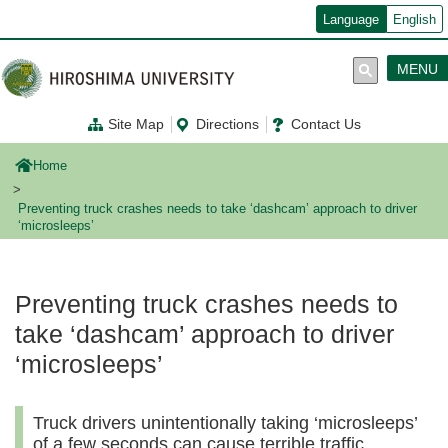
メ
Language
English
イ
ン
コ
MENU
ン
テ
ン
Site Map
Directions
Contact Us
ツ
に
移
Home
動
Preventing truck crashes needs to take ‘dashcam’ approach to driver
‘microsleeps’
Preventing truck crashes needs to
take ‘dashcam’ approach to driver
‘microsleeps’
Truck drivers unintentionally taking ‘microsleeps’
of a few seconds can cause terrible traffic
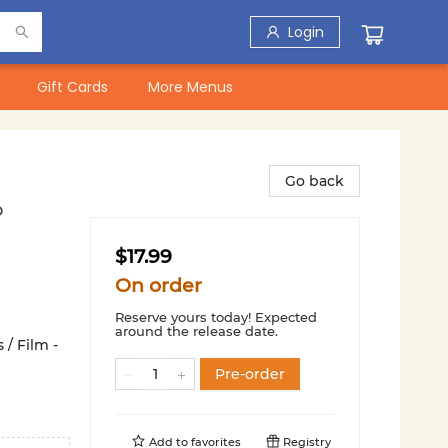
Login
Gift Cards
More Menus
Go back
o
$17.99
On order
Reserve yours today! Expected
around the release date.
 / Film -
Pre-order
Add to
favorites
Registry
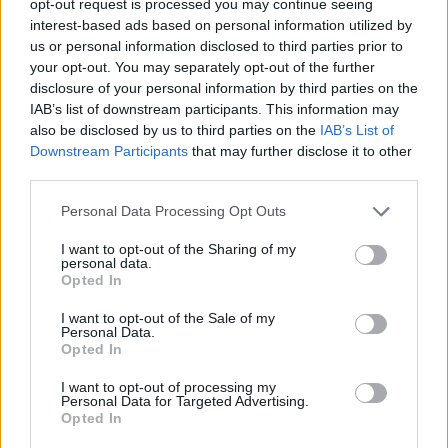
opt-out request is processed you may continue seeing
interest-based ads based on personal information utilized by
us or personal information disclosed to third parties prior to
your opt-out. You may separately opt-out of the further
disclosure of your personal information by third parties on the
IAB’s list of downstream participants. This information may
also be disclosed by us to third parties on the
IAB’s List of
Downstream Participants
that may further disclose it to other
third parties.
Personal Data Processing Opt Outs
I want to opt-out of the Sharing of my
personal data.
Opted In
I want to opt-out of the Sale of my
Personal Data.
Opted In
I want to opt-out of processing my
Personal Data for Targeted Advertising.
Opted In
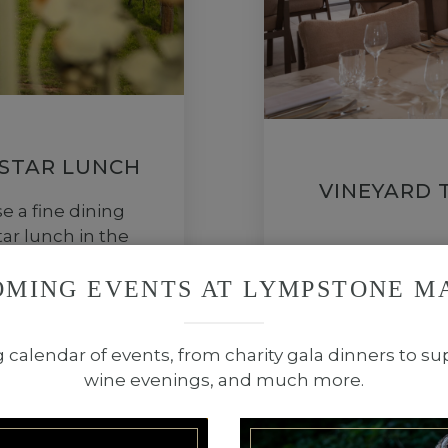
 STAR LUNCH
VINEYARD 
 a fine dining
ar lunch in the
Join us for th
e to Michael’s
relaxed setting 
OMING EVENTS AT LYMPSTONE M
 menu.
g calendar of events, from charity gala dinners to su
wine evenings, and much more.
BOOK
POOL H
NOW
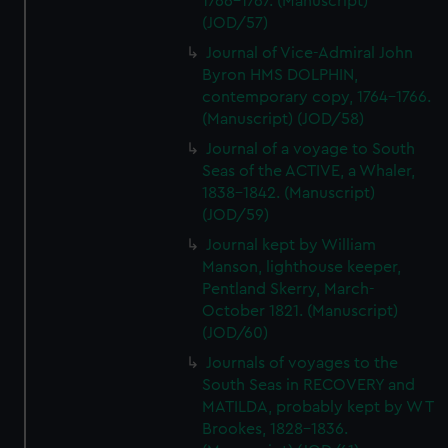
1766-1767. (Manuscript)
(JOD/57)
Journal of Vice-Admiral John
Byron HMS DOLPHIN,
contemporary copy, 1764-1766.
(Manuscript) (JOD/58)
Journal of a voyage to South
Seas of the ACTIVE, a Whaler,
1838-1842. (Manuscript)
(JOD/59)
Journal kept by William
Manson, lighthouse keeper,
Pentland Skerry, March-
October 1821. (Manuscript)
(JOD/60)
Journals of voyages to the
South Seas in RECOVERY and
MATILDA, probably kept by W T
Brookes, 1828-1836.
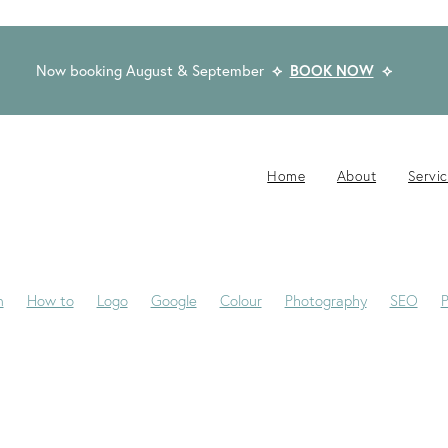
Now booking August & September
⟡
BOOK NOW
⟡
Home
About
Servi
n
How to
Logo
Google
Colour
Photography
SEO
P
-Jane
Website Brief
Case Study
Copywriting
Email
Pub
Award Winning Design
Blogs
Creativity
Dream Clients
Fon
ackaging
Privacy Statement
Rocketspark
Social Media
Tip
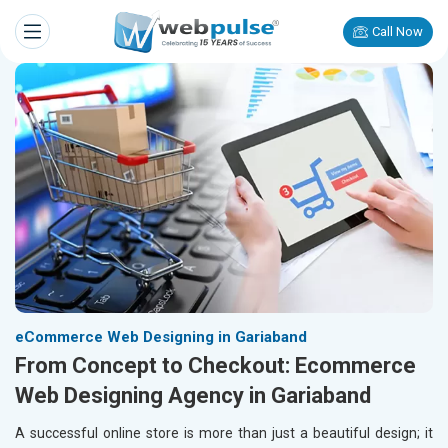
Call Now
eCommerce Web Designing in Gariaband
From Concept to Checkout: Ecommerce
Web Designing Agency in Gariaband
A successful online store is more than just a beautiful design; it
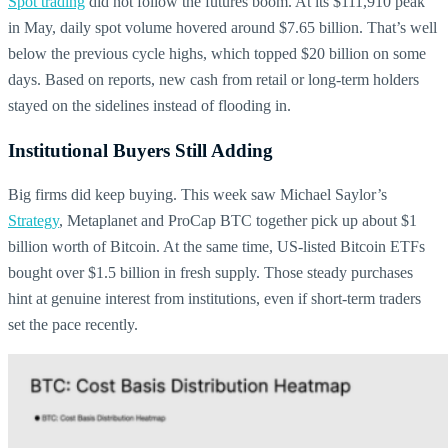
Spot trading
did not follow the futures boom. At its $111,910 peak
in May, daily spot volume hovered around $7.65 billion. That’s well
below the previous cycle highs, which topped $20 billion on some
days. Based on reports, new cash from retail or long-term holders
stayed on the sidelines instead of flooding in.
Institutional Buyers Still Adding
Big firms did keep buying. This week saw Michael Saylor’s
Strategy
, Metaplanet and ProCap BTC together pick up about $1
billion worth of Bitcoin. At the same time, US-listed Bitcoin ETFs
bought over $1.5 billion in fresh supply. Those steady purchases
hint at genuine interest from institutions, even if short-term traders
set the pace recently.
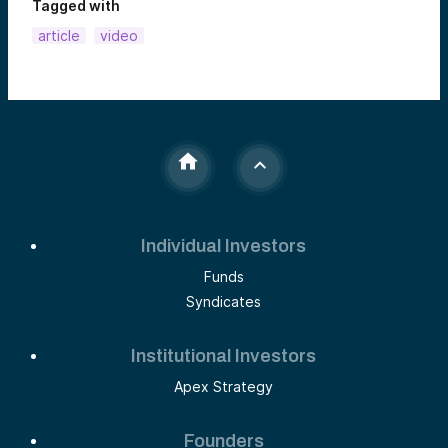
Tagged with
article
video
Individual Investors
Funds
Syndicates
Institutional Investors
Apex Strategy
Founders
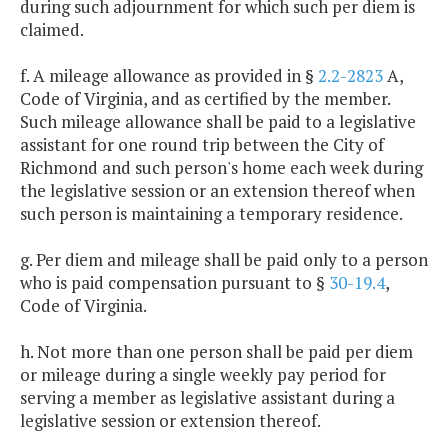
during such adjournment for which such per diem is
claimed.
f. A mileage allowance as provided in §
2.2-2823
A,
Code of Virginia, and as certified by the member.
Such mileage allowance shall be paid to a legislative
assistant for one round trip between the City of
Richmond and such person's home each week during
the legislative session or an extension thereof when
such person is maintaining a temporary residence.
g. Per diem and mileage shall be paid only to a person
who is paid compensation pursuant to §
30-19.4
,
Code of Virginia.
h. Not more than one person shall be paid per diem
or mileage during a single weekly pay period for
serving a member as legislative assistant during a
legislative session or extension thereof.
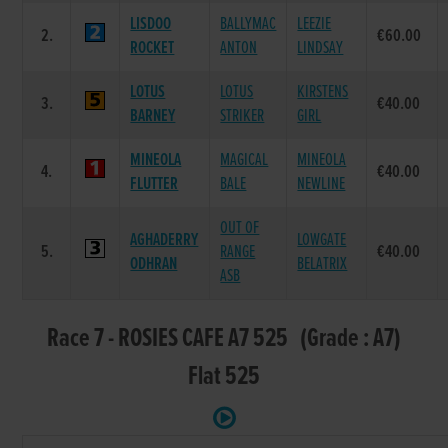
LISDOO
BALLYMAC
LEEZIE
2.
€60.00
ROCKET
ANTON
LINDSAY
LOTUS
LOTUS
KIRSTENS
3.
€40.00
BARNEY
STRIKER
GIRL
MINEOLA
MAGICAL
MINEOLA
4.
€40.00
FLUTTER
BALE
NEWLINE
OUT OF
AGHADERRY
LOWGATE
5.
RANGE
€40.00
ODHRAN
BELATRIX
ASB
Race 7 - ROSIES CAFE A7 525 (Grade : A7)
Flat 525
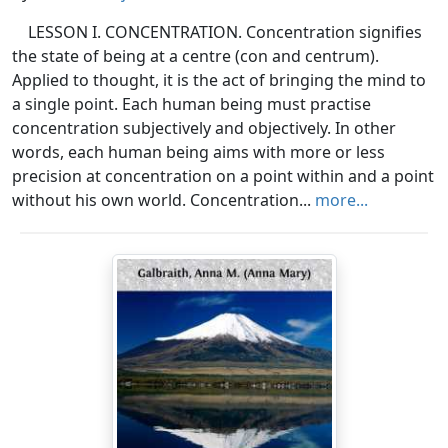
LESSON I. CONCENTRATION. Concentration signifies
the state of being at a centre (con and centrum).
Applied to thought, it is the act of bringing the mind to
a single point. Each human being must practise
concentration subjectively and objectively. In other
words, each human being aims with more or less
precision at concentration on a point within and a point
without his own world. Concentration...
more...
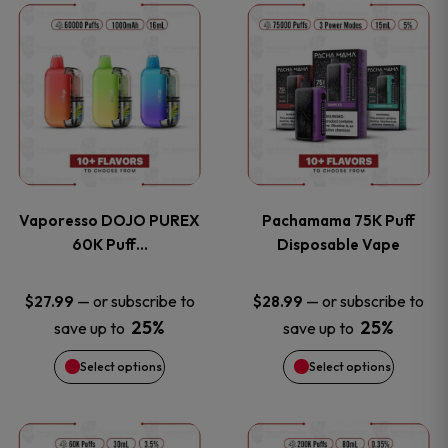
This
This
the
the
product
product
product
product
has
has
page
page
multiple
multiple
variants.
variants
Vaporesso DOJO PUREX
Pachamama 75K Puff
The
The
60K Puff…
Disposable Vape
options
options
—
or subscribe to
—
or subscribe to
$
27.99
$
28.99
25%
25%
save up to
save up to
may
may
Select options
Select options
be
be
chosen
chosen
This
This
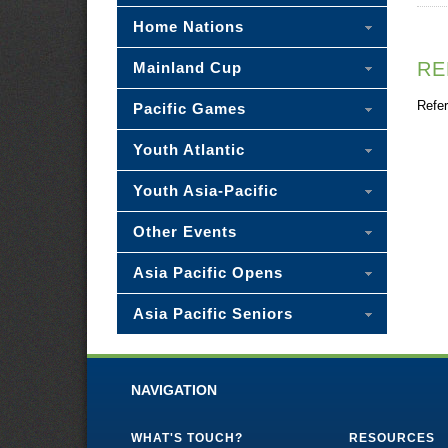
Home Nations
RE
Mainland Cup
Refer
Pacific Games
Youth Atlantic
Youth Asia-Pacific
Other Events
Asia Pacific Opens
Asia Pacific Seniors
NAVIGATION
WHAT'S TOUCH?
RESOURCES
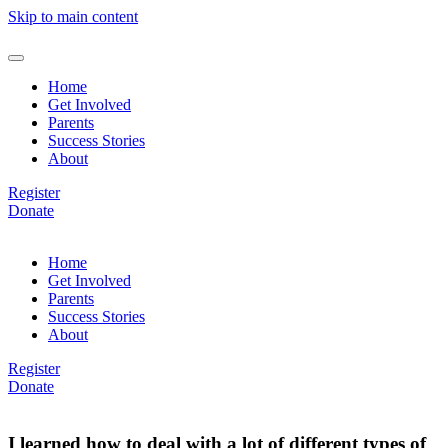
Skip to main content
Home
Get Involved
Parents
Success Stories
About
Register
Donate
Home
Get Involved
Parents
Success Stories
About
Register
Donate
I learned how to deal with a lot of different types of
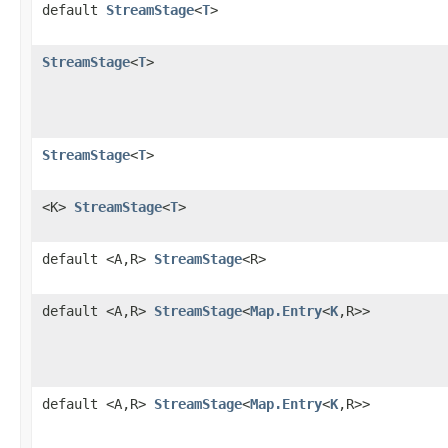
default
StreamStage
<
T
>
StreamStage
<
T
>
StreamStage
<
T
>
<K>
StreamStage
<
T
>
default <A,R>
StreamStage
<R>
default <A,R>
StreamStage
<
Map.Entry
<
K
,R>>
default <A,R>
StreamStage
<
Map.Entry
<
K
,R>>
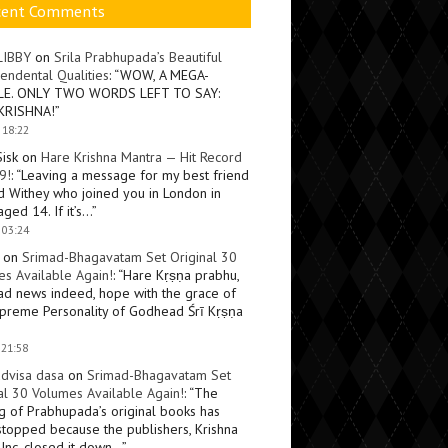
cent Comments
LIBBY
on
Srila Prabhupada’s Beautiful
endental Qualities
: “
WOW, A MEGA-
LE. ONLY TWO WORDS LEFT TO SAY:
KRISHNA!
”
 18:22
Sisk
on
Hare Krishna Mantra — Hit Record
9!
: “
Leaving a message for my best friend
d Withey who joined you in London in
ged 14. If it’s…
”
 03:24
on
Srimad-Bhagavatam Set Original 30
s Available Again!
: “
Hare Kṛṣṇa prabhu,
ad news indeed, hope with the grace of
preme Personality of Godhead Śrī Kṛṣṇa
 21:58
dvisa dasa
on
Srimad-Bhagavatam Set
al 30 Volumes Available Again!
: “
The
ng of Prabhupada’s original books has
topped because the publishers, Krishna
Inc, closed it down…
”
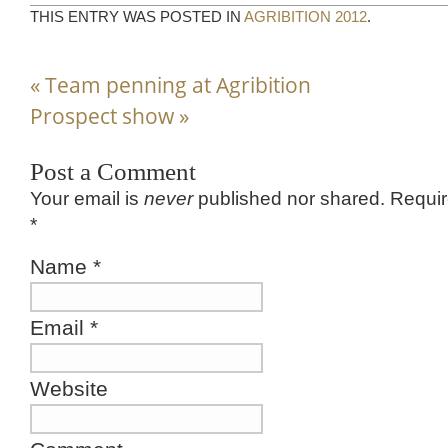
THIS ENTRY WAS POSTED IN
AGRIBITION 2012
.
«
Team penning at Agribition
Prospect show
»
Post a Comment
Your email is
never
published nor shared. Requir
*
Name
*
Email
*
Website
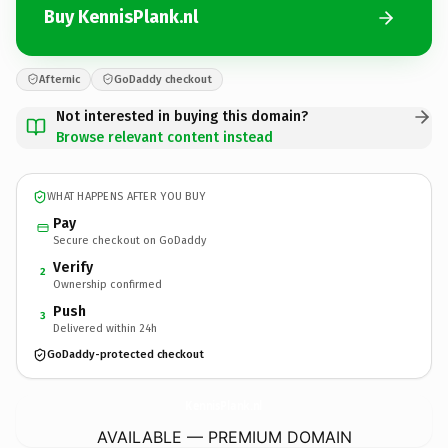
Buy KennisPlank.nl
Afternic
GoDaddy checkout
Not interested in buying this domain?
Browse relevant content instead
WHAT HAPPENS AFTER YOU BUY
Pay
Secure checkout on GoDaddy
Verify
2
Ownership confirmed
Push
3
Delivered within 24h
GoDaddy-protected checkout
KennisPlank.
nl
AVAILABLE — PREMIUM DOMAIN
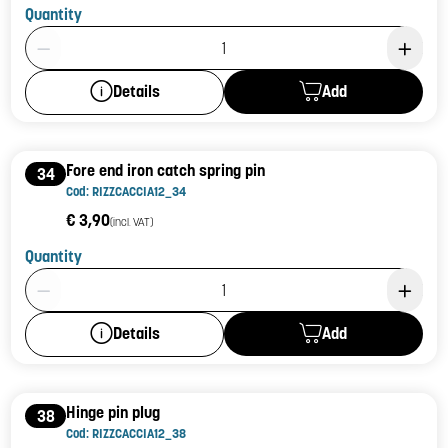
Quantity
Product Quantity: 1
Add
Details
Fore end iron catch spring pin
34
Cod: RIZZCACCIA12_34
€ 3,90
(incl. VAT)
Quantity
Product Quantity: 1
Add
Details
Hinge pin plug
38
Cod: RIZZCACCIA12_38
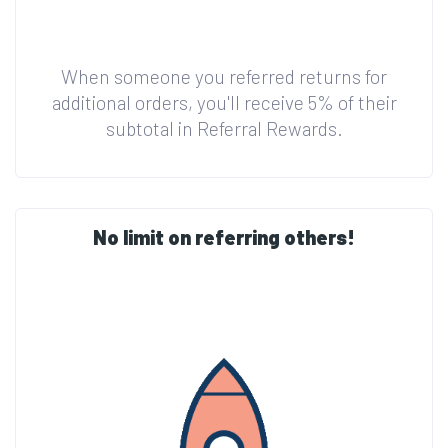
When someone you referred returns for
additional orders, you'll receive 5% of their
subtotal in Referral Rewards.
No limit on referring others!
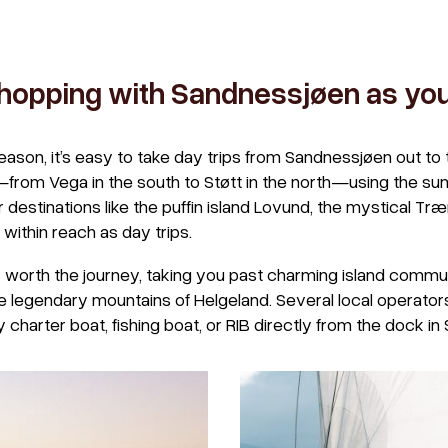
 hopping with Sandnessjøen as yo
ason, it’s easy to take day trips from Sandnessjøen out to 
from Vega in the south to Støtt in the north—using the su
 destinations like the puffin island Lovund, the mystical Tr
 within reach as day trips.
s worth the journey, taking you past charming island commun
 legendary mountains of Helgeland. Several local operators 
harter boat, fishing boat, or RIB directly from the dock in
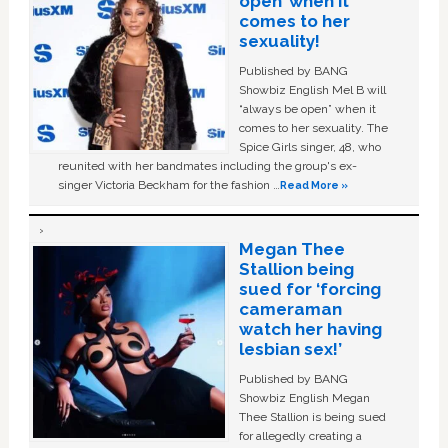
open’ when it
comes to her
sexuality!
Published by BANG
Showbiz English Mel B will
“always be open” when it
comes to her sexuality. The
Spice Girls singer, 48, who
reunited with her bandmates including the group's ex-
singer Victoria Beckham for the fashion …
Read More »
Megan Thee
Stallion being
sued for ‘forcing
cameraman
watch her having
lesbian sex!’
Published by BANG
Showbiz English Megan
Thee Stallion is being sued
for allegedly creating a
◆ ◆ ◆ ◆ ◆ ◆ ◆
Try it:
Which lines in the entries above contain the string "sexuality"? Pick out each one, treating case as significant.

Output of the exercise:
sexuality!
comes to her sexuality. The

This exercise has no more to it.